TOKYO -- Even as aftershocks rumbled in Japan last week, Toyota and its suppliers leapt to action to retrieve critical molds from an earthquake-stricken supplier factory and order substitute parts from China.
One distressed Toyota supplier contracted a nearby competitor to produce parts on its behalf until the disaster-rattled company could get its own operations back online.
The quick reflexes of Aisin Seiki, one of the world's top parts makers, largely helped its No. 1 customer pass the biggest test of crisis control since a devastating Japanese earthquake and tsunami in 2011 knocked the country's auto industry out of commission for months, sending ripples across the U.S. auto market.
Like all of Japan's automakers, Toyota has spent the five years since the March 2011 disaster strengthening itself for the next crisis. And when it hit this month, Toyota's preparation largely paid off.
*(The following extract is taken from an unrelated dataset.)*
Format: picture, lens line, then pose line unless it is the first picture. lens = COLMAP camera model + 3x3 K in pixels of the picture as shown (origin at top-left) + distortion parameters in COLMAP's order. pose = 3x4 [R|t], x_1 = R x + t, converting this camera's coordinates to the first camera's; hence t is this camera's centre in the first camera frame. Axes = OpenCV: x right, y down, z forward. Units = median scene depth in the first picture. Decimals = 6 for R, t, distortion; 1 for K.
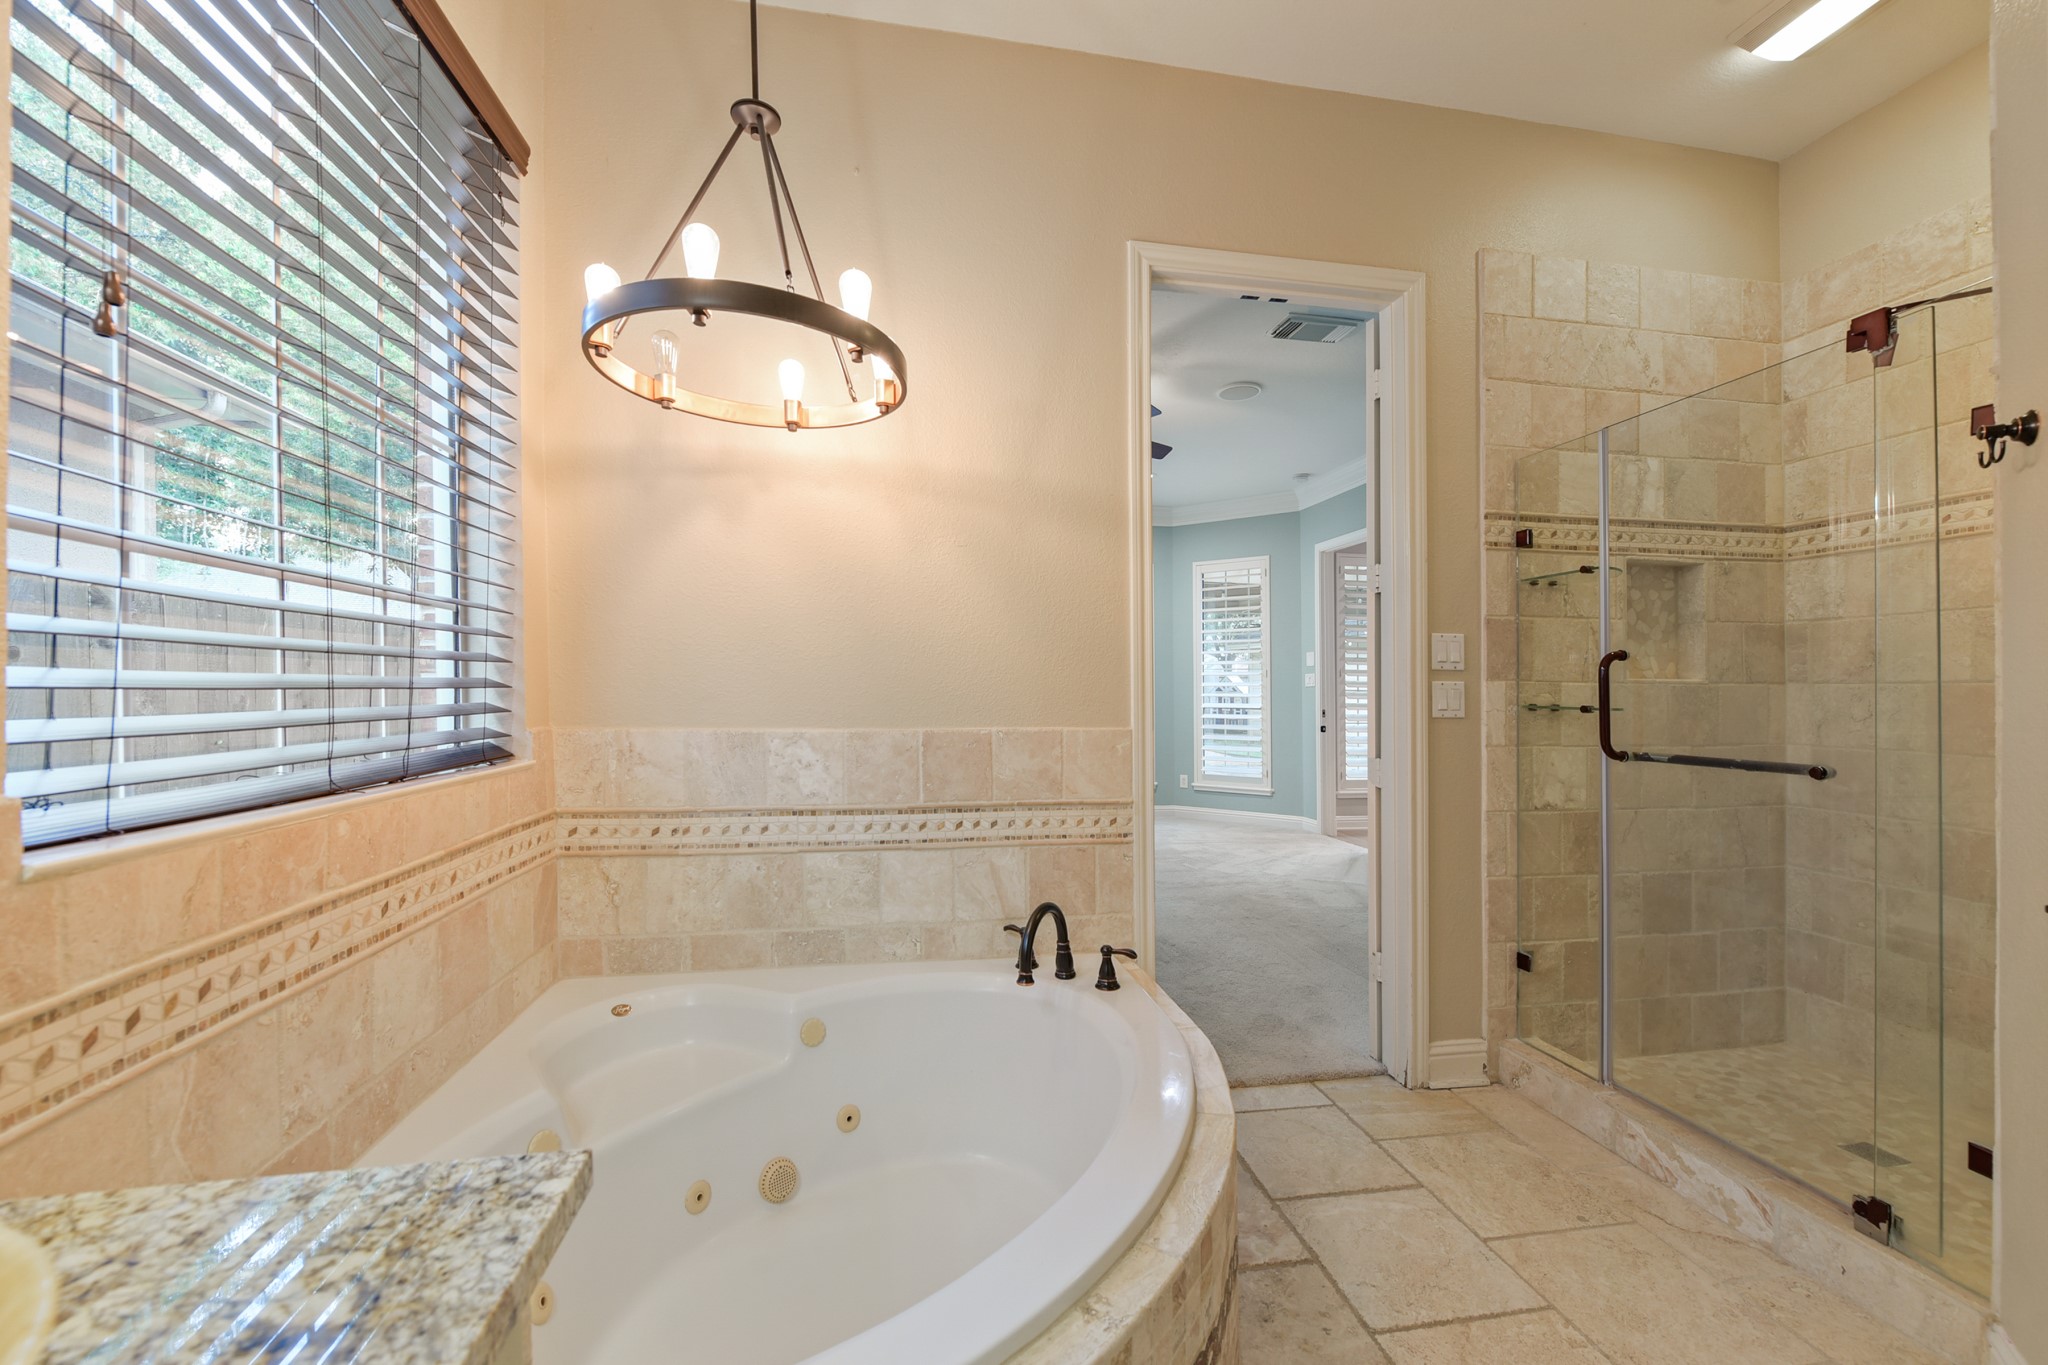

"They are running by their playbook: Stop, assess and proceed," said Kurt Sanger, lead auto analyst with Deutsche Securities Japan. "It seems like an affirmation of their processes."
After the twin temblors of April 14 and 16, Toyota Motor Corp. initially suspended nearly all production in Japan.
But within days of that decision, it bounced back with plans to bring the plants online starting Monday, April 25. Most will be restored to full production by Thursday, April 28. For some factories, the shutdown will amount to as little as five days.